Hoyt & Roberts, comps. Hoyt’s New Cyclopedia of Practical Quotations. 1922.
Oaths
Oaths were not purpos’d, more than law,
To keep the Good and Just in awe,
But to confine the Bad and Sinful,
Like mortal cattle in a penfold.
Butler—Hudibras. Pt. II. Canto II. L. 197.
He that imposes an Oath makes it,
Not he that for Convenience takes it.
Then how can any man be said
To break an oath he never made?
Butler—Hudibras. Pt. II. Canto II. L. 377.
I will take my corporal oath on it.
Cervantes—Don Quixote. Pt. I. Bk. IV. Ch. X.
Juravi lingua, mentem injuratam gero.
I have sworn with my tongue, but my mind is unsworn.
Cicero—De Officiis. III. 29.
They fix attention, heedless of your pain,
With oaths like rivets forced into the brain;
And e’en when sober truth prevails throughout,
They swear it, till affirmance breeds a doubt.

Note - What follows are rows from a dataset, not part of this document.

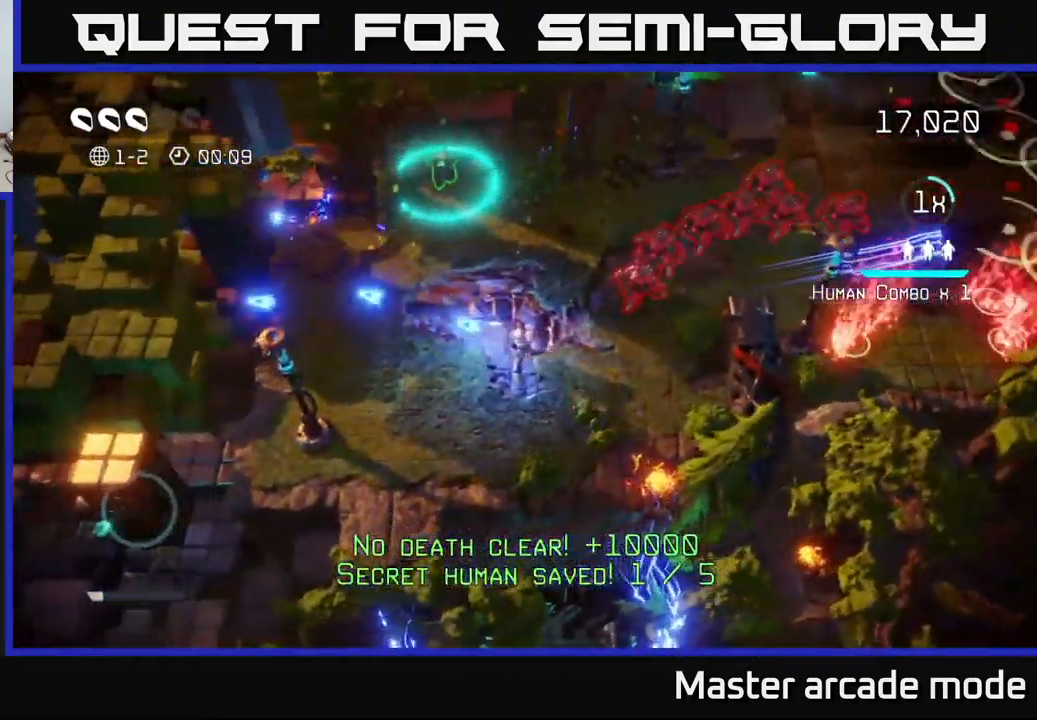
{"buttons": [], "left_stick": "left", "right_stick": "down-left", "events": [[216, "right_stick", "down-left"]]}
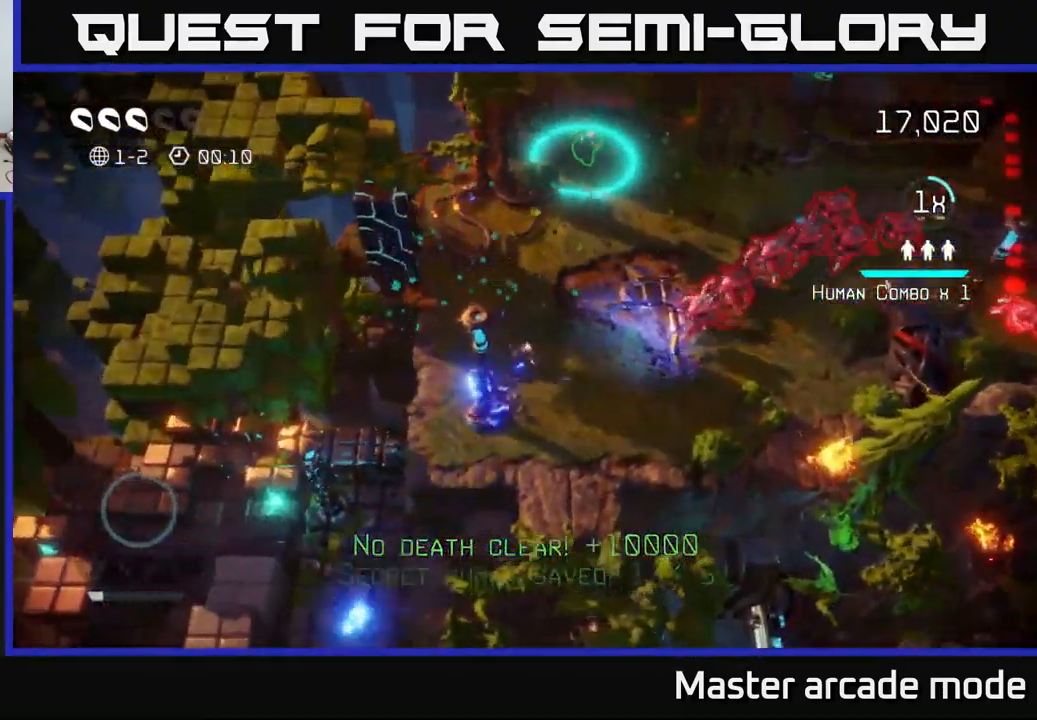
{"buttons": [], "left_stick": "up-right", "right_stick": "down-right", "events": [[50, "left_stick", "up"], [83, "right_stick", "down-right"], [150, "right_stick", "right"], [200, "left_stick", "up-right"], [316, "right_stick", "down-right"]]}
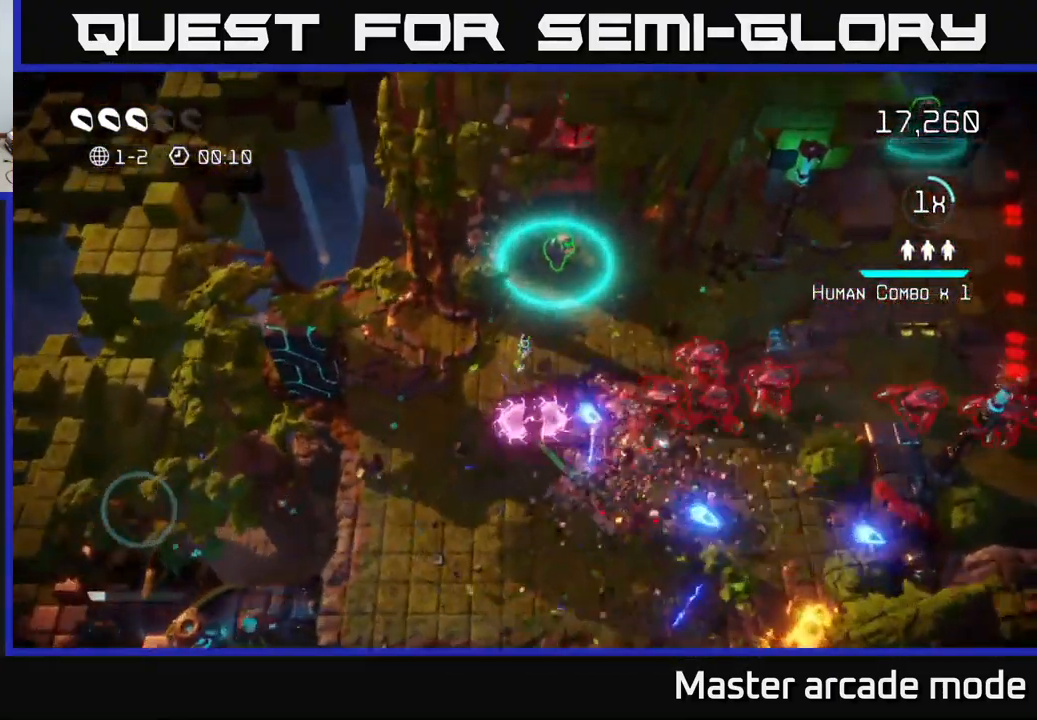
{"buttons": [], "left_stick": "right", "right_stick": "down-right", "events": [[416, "left_stick", "right"]]}
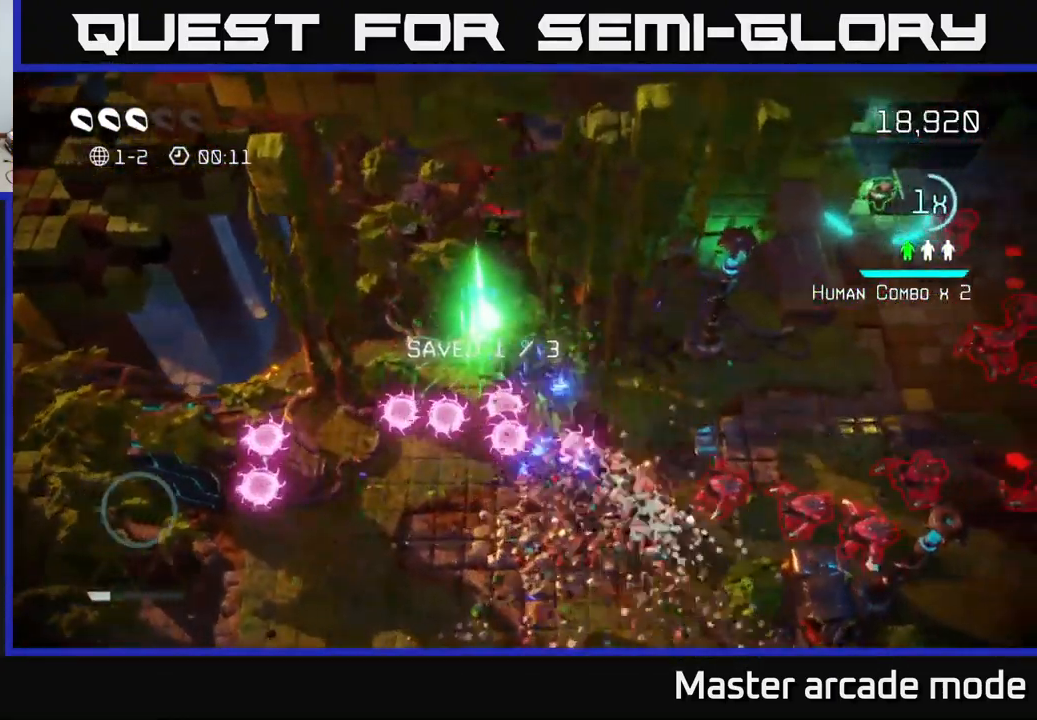
{"buttons": [], "left_stick": "right", "right_stick": "down-right", "events": []}
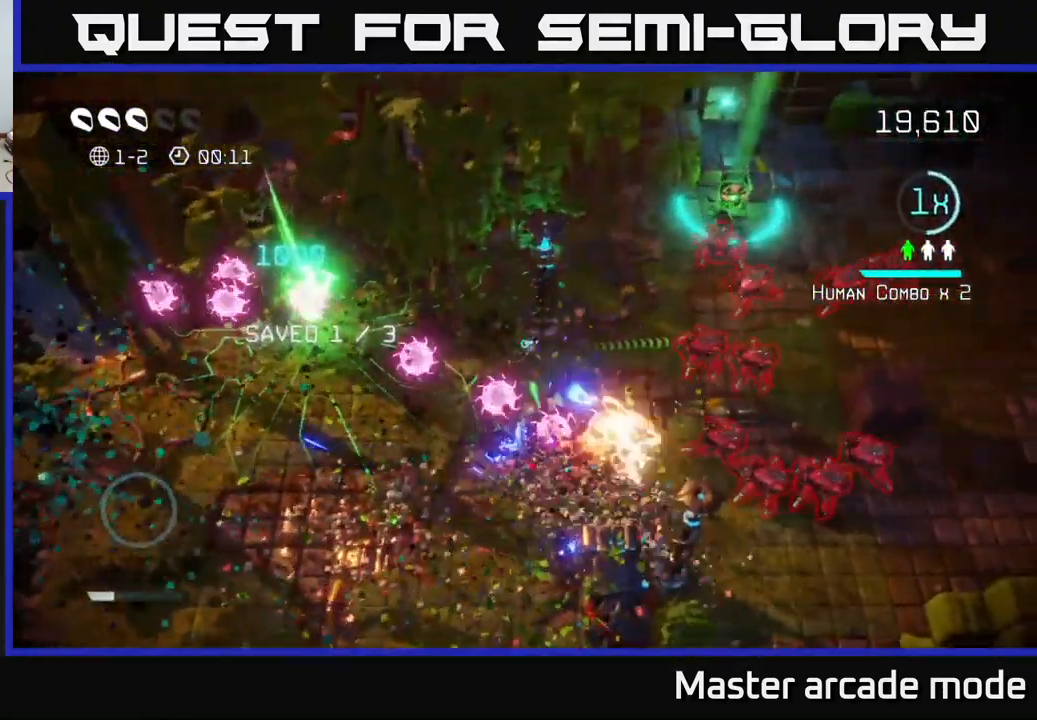
{"buttons": ["L2"], "left_stick": "right", "right_stick": "left", "events": [[83, "right_stick", "right"], [283, "L2", "down"], [367, "right_stick", "down-right"], [500, "right_stick", "left"]]}
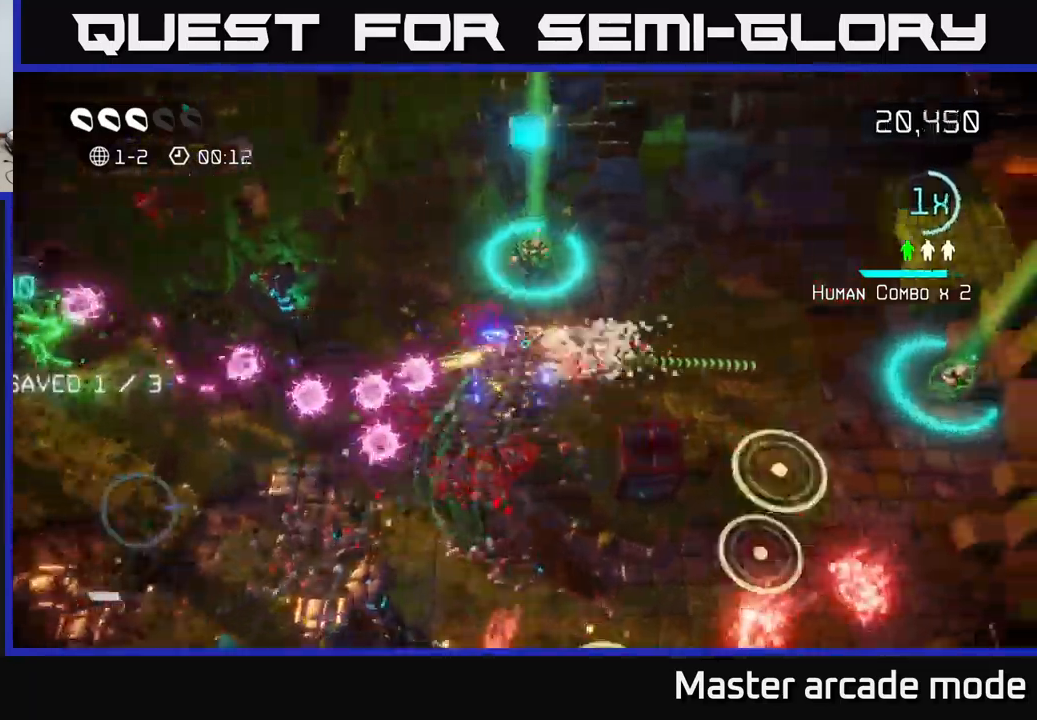
{"buttons": [], "left_stick": "up-right", "right_stick": "left", "events": [[50, "right_stick", "up-left"], [83, "L2", "up"], [300, "right_stick", "left"], [433, "left_stick", "up-right"]]}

Cowper—Conversation. L. 63.
And hast thou sworn on every slight, pretence,
Till perjuries are common as bad pence,
While thousands, careless of the damning sin,
Kiss the book’s outside, who ne’er look’d within?
Cowper—Expostulation. L. 384.
In lapidary inscriptions a man is not upon oath.
Samuel Johnson—Boswell’s Life of Johnson. (1775).
I take the official oath to-day with no mental reservations and with no purpose to construe the Constitution by any hypercritical rules.
Lincoln—First Inaugural Address. March 4, 1861.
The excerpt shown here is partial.